┌─ Information shown

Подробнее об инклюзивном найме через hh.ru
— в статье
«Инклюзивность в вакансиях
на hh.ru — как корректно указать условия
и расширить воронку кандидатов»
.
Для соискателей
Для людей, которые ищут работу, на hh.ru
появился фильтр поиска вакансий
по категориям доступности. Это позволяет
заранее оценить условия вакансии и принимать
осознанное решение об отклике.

└─
┌─ Information shown

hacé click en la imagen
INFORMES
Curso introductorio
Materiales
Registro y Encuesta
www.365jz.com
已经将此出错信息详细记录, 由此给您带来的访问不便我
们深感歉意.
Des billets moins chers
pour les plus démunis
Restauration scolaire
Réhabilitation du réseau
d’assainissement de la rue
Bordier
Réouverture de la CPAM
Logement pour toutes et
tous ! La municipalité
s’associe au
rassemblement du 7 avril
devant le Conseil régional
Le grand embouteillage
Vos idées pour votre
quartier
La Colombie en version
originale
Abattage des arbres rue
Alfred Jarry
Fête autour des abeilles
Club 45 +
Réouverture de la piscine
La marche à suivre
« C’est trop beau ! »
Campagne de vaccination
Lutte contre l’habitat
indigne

└─

**To-do item**
Look back at the entries above and repeat, unchanged, every line from the line holding "по категориям доступности. Это позволяет" through the line holding "осознанное решение об отклике.".

**Exercise result**
по категориям доступности. Это позволяет
заранее оценить условия вакансии и принимать
осознанное решение об отклике.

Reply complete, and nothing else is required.